I stumbled across an interesting article recently, entitled “The Swimsuit Becomes You: Sex Differences in Self-Objectification, Restrained Eating, and Math Performance” by Fredrickson et al. (1998). In the article, the experimenters describe how they attempted to measure the effects of clothing on self-objectification, or the tendency for an individual to appropriate the perceived opinions of others regarding their appearance. They randomly divided their participants into two groups, one of which would try on a swimsuit, and one of which would try on a sweater, and while each individual regarded themselves in a full-length mirror, they were asked to complete several questionnaires and do some other tasks. Not surprisingly, they found that the female cohorts who tried on the swimsuits experienced increased shame about their bodies, and those participants with high body shame scores tended to eat less when presented with an “unlimited” amount of food (i.e. they could eat as much as they wanted of what was presented). Men tended to experience significantly less body shame, and they showed much less restraint when eating than did the women.

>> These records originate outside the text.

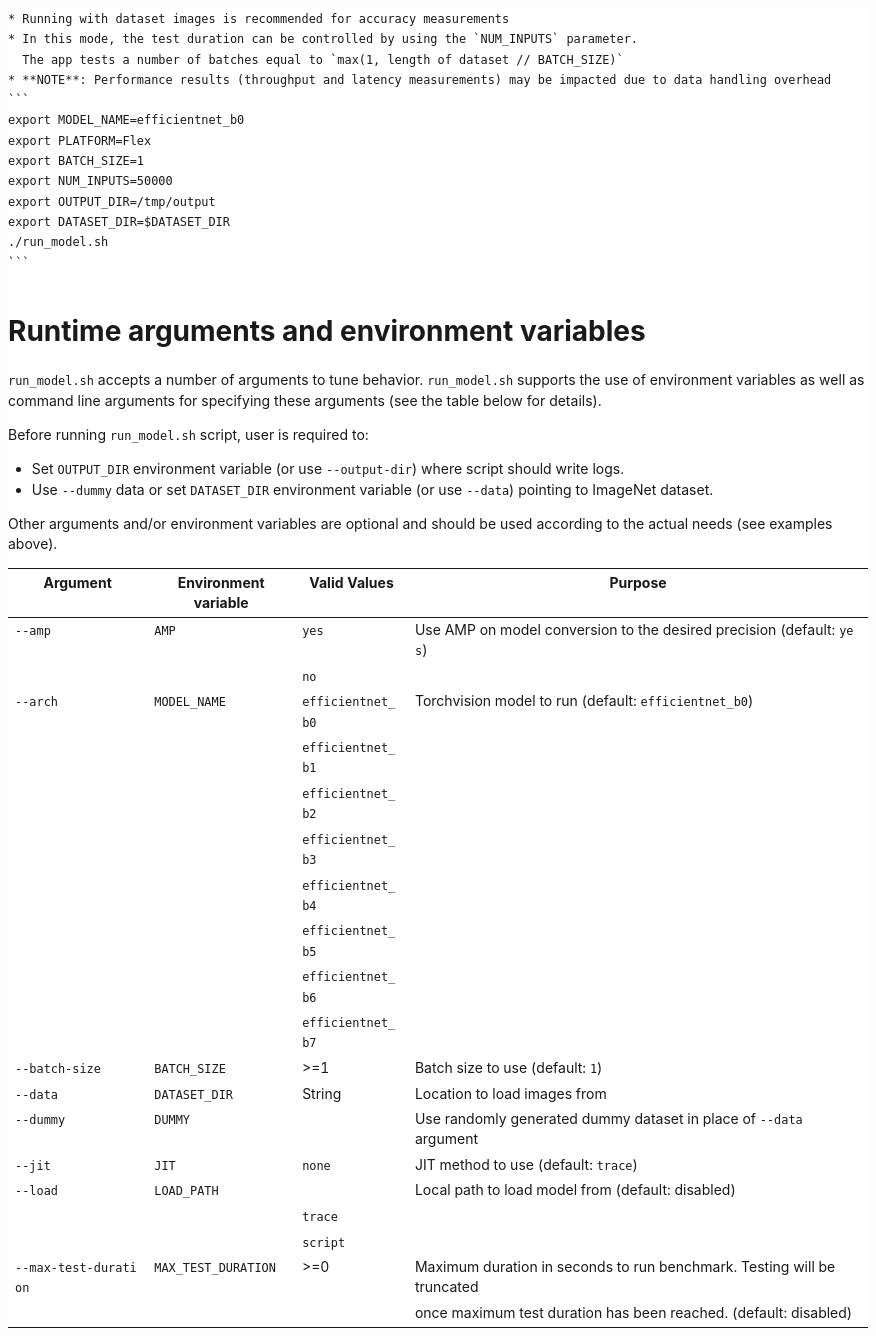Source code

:     * Running with dataset images is recommended for accuracy measurements
    * In this mode, the test duration can be controlled by using the `NUM_INPUTS` parameter.
      The app tests a number of batches equal to `max(1, length of dataset // BATCH_SIZE)`
    * **NOTE**: Performance results (throughput and latency measurements) may be impacted due to data handling overhead
    ```
    export MODEL_NAME=efficientnet_b0
    export PLATFORM=Flex
    export BATCH_SIZE=1
    export NUM_INPUTS=50000
    export OUTPUT_DIR=/tmp/output
    export DATASET_DIR=$DATASET_DIR
    ./run_model.sh
    ```

# Runtime arguments and environment variables

`run_model.sh` accepts a number of arguments to tune behavior. `run_model.sh` supports the use of environment variables as well as command line arguments for specifying these arguments (see the table below for details).

Before running `run_model.sh` script, user is required to:

* Set `OUTPUT_DIR` environment variable (or use `--output-dir`) where script should write logs.
* Use `--dummy` data or set `DATASET_DIR` environment variable (or use `--data`) pointing to ImageNet dataset.

Other arguments and/or environment variables are optional and should be used according to the actual needs (see examples above).

| Argument              | Environment variable | Valid Values      | Purpose                                                                 |
| --------------------- | -------------------- | ----------------- | ----------------------------------------------------------------------- |
| `--amp`               | `AMP`                | `yes`             | Use AMP on model conversion to the desired precision (default: `yes`)   |
|                       |                      | `no`              |                                                                         |
| `--arch`              | `MODEL_NAME`         | `efficientnet_b0` | Torchvision model to run (default: `efficientnet_b0`)                   |
|                       |                      | `efficientnet_b1` |                                                                         |
|                       |                      | `efficientnet_b2` |                                                                         |
|                       |                      | `efficientnet_b3` |                                                                         |
|                       |                      | `efficientnet_b4` |                                                                         |
|                       |                      | `efficientnet_b5` |                                                                         |
|                       |                      | `efficientnet_b6` |                                                                         |
|                       |                      | `efficientnet_b7` |                                                                         |
| `--batch-size`        | `BATCH_SIZE`         | >=1               | Batch size to use (default: `1`)                                        |
| `--data`              | `DATASET_DIR`        | String            | Location to load images from                                            |
| `--dummy`             | `DUMMY`              |                   | Use randomly generated dummy dataset in place of `--data` argument      |
| `--jit`               | `JIT`                | `none`            | JIT method to use (default: `trace`)                                    |
| `--load`              | `LOAD_PATH`          |                   | Local path to load model from (default: disabled)                       |
|                       |                      | `trace`           |                                                                         |
|                       |                      | `script`          |                                                                         |
| `--max-test-duration` | `MAX_TEST_DURATION`  | >=0               | Maximum duration in seconds to run benchmark. Testing will be truncated |
|                       |                      |                   | once maximum test duration has been reached. (default: disabled)        |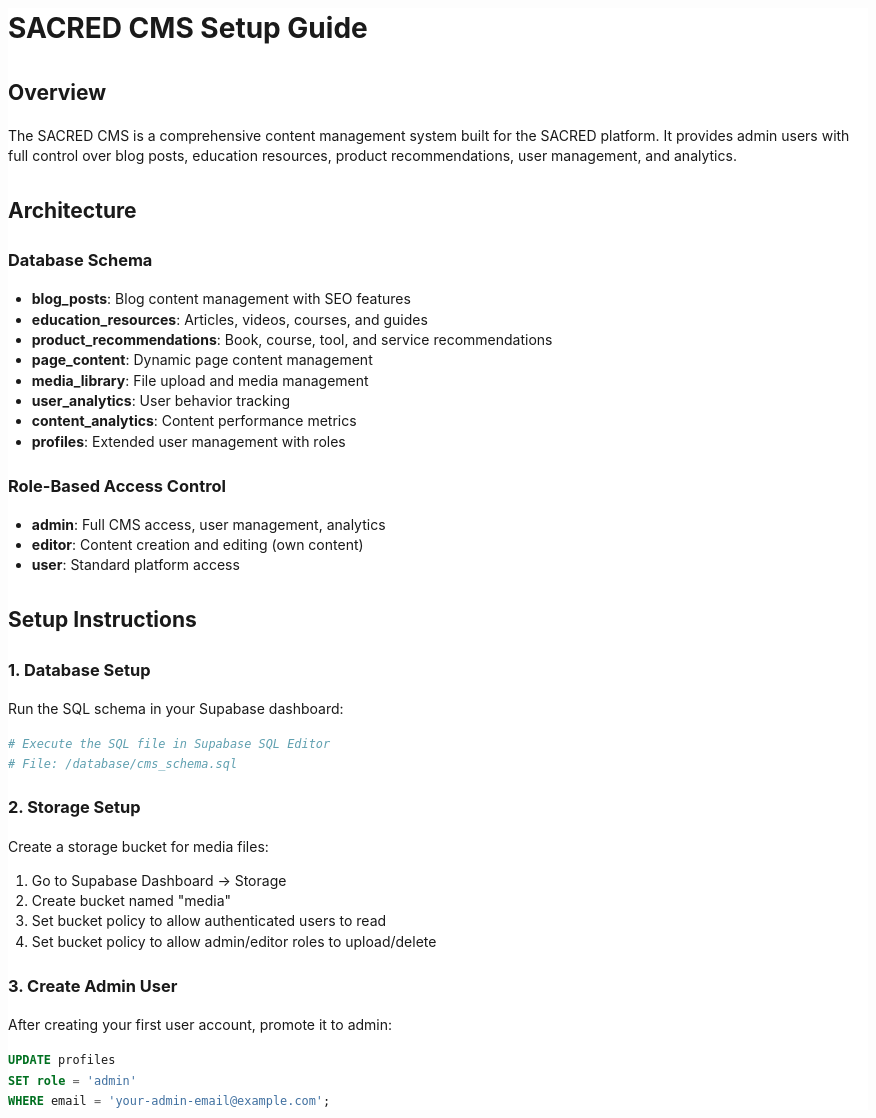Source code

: # SACRED CMS Setup Guide

## Overview

The SACRED CMS is a comprehensive content management system built for the SACRED platform. It provides admin users with full control over blog posts, education resources, product recommendations, user management, and analytics.

## Architecture

### Database Schema
- **blog_posts**: Blog content management with SEO features
- **education_resources**: Articles, videos, courses, and guides
- **product_recommendations**: Book, course, tool, and service recommendations
- **page_content**: Dynamic page content management
- **media_library**: File upload and media management
- **user_analytics**: User behavior tracking
- **content_analytics**: Content performance metrics
- **profiles**: Extended user management with roles

### Role-Based Access Control
- **admin**: Full CMS access, user management, analytics
- **editor**: Content creation and editing (own content)
- **user**: Standard platform access

## Setup Instructions

### 1. Database Setup
Run the SQL schema in your Supabase dashboard:

```bash
# Execute the SQL file in Supabase SQL Editor
# File: /database/cms_schema.sql
```

### 2. Storage Setup
Create a storage bucket for media files:

1. Go to Supabase Dashboard → Storage
2. Create bucket named "media"
3. Set bucket policy to allow authenticated users to read
4. Set bucket policy to allow admin/editor roles to upload/delete

### 3. Create Admin User

After creating your first user account, promote it to admin:

```sql
UPDATE profiles 
SET role = 'admin' 
WHERE email = 'your-admin-email@example.com';
```
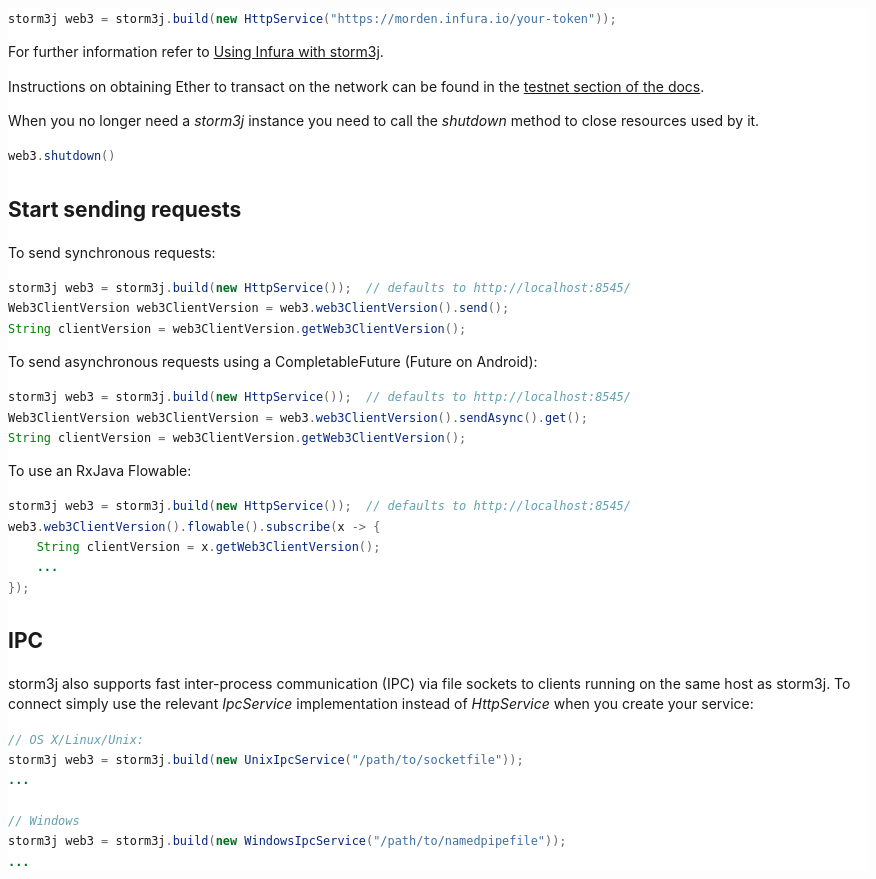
 ``` java
storm3j web3 = storm3j.build(new HttpService("https://morden.infura.io/your-token"));
```

For further information refer to [Using Infura with storm3j](using_infura_with_storm3j.md).

Instructions on obtaining Ether to transact on the network can be found in the [testnet section of the docs](transactions.md#ethereum-testnets).

When you no longer need a _storm3j_ instance you need to call the _shutdown_ method to close resources used by it.

``` java
web3.shutdown()
```

Start sending requests
----------------------

To send synchronous requests:

```java
storm3j web3 = storm3j.build(new HttpService());  // defaults to http://localhost:8545/
Web3ClientVersion web3ClientVersion = web3.web3ClientVersion().send();
String clientVersion = web3ClientVersion.getWeb3ClientVersion();
```

To send asynchronous requests using a CompletableFuture (Future on Android):

```java
storm3j web3 = storm3j.build(new HttpService());  // defaults to http://localhost:8545/
Web3ClientVersion web3ClientVersion = web3.web3ClientVersion().sendAsync().get();
String clientVersion = web3ClientVersion.getWeb3ClientVersion();
```

To use an RxJava Flowable:

```java
storm3j web3 = storm3j.build(new HttpService());  // defaults to http://localhost:8545/
web3.web3ClientVersion().flowable().subscribe(x -> {
    String clientVersion = x.getWeb3ClientVersion();
    ...
});
```

IPC
---

storm3j also supports fast inter-process communication (IPC) via file sockets to clients running on the same host as storm3j. To connect simply use the relevant *IpcService* implementation instead of *HttpService*
when you create your service:

``` java
// OS X/Linux/Unix:
storm3j web3 = storm3j.build(new UnixIpcService("/path/to/socketfile"));
...

// Windows
storm3j web3 = storm3j.build(new WindowsIpcService("/path/to/namedpipefile"));
...
```
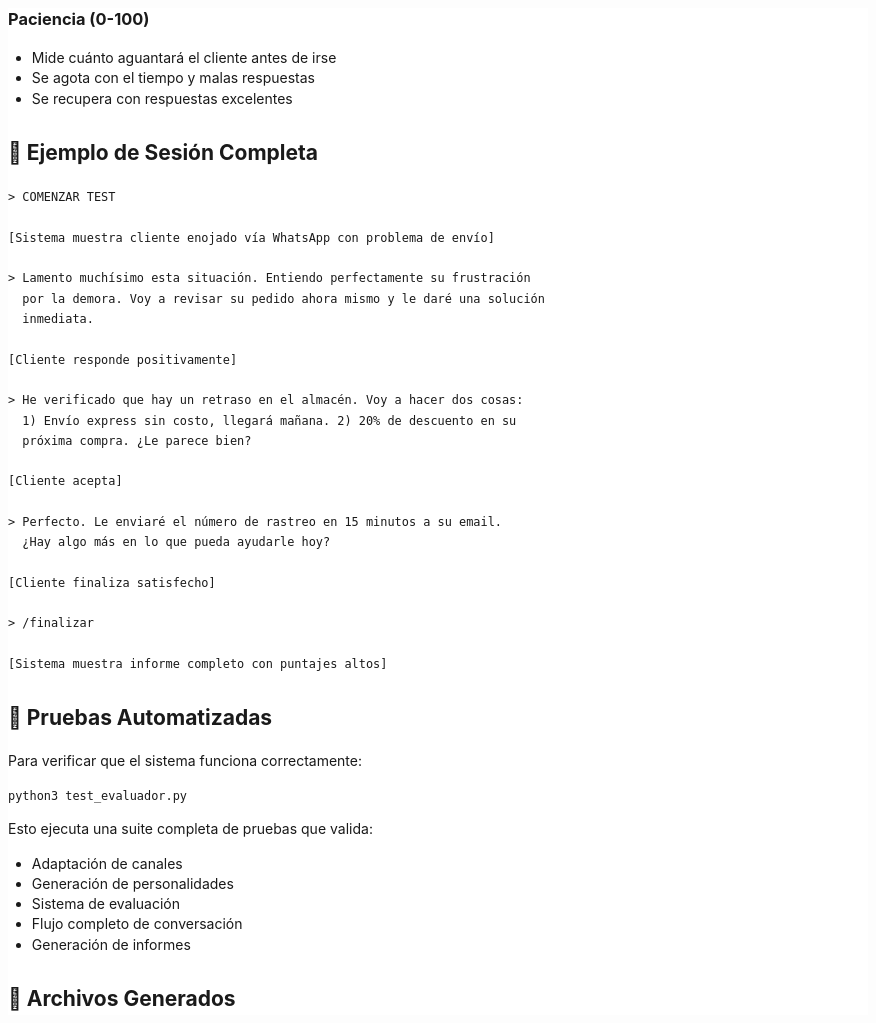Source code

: ### Paciencia (0-100)
- Mide cuánto aguantará el cliente antes de irse
- Se agota con el tiempo y malas respuestas
- Se recupera con respuestas excelentes

## 🔄 Ejemplo de Sesión Completa

```
> COMENZAR TEST

[Sistema muestra cliente enojado vía WhatsApp con problema de envío]

> Lamento muchísimo esta situación. Entiendo perfectamente su frustración 
  por la demora. Voy a revisar su pedido ahora mismo y le daré una solución 
  inmediata.

[Cliente responde positivamente]

> He verificado que hay un retraso en el almacén. Voy a hacer dos cosas: 
  1) Envío express sin costo, llegará mañana. 2) 20% de descuento en su 
  próxima compra. ¿Le parece bien?

[Cliente acepta]

> Perfecto. Le enviaré el número de rastreo en 15 minutos a su email. 
  ¿Hay algo más en lo que pueda ayudarle hoy?

[Cliente finaliza satisfecho]

> /finalizar

[Sistema muestra informe completo con puntajes altos]
```

## 🧪 Pruebas Automatizadas

Para verificar que el sistema funciona correctamente:

```bash
python3 test_evaluador.py
```

Esto ejecuta una suite completa de pruebas que valida:
- Adaptación de canales
- Generación de personalidades
- Sistema de evaluación
- Flujo completo de conversación
- Generación de informes

## 📁 Archivos Generados
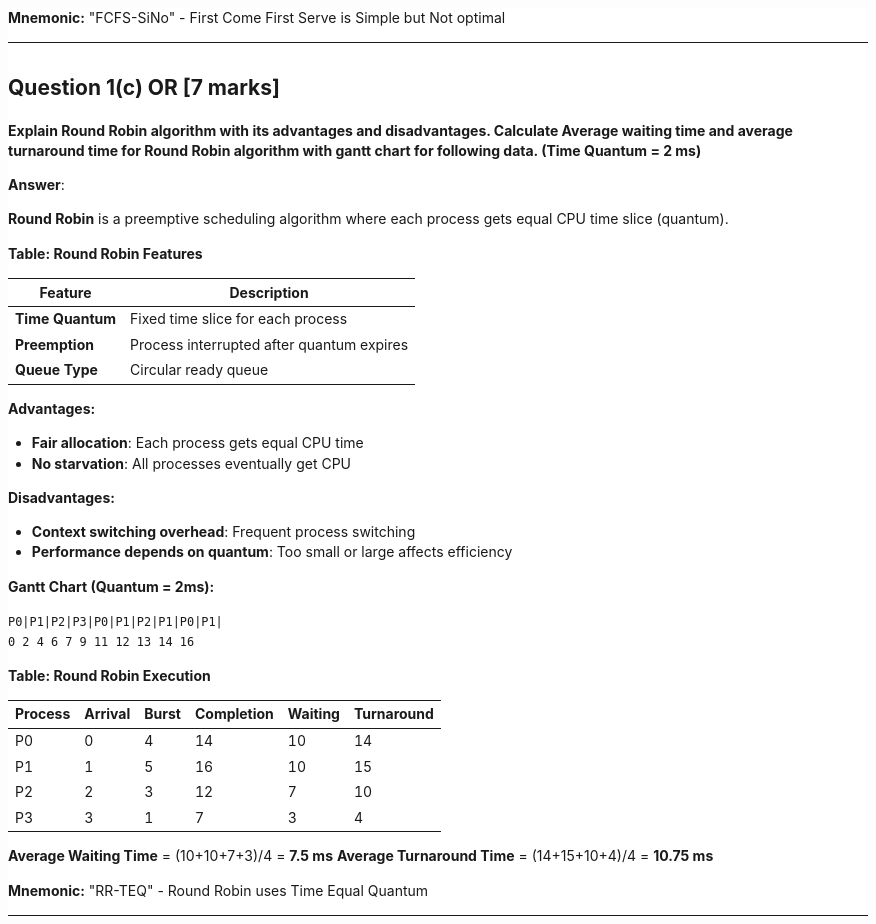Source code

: **Mnemonic:** "FCFS-SiNo" - First Come First Serve is Simple but Not optimal

---

## Question 1(c) OR [7 marks]

**Explain Round Robin algorithm with its advantages and disadvantages. Calculate Average waiting time and average turnaround time for Round Robin algorithm with gantt chart for following data. (Time Quantum = 2 ms)**

**Answer**:

**Round Robin** is a preemptive scheduling algorithm where each process gets equal CPU time slice (quantum).

**Table: Round Robin Features**

| Feature | Description |
|---------|-------------|
| **Time Quantum** | Fixed time slice for each process |
| **Preemption** | Process interrupted after quantum expires |
| **Queue Type** | Circular ready queue |

**Advantages:**

- **Fair allocation**: Each process gets equal CPU time
- **No starvation**: All processes eventually get CPU

**Disadvantages:**

- **Context switching overhead**: Frequent process switching
- **Performance depends on quantum**: Too small or large affects efficiency

**Gantt Chart (Quantum = 2ms):**

```goat
P0|P1|P2|P3|P0|P1|P2|P1|P0|P1|
0 2 4 6 7 9 11 12 13 14 16
```

**Table: Round Robin Execution**

| Process | Arrival | Burst | Completion | Waiting | Turnaround |
|---------|---------|-------|------------|---------|------------|
| P0      | 0       | 4     | 14         | 10      | 14         |
| P1      | 1       | 5     | 16         | 10      | 15         |
| P2      | 2       | 3     | 12         | 7       | 10         |
| P3      | 3       | 1     | 7          | 3       | 4          |

**Average Waiting Time** = (10+10+7+3)/4 = **7.5 ms**
**Average Turnaround Time** = (14+15+10+4)/4 = **10.75 ms**

**Mnemonic:** "RR-TEQ" - Round Robin uses Time Equal Quantum

---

More interesting, however, is their finding that wearing a swimsuit affected women’s scores on standardized math tests. Each participant did a fifteen-minute math test while wearing either the sweater or the swimsuit, and after the test scores were adjusted for each participant’s score on prior tests of math (i.e. the SAT or ACT), the overall tendency was for the women who were wearing the swimsuit to do much worse on the math test than the women wearing the sweater. This effect was not seen in the male group; in fact, the males who were wearing the swimsuit did slightly better than their counterparts in sweaters.
While I’m hardly qualified to judge the soundness of the methodology or the statistical analysis in this paper, I find this result fascinating in the context of, for instance, Leonard Sax’ and others’ arguments for sex segregated education, where the knee-jerk tendency is for people to attribute gender differences in scores on tests of cognitive abilities to some kind of biological or genetic factor. Clearly, the ability of a standardized test to capture some “absolute” measure of intelligence is not so cut and dried when the clothing that the test-taker is wearing can have such a remarkable effect. This seems especially relevant in the context of the increased sexualization of young girls, where the pressure to wear certain outfits might affect more than just socialization practices.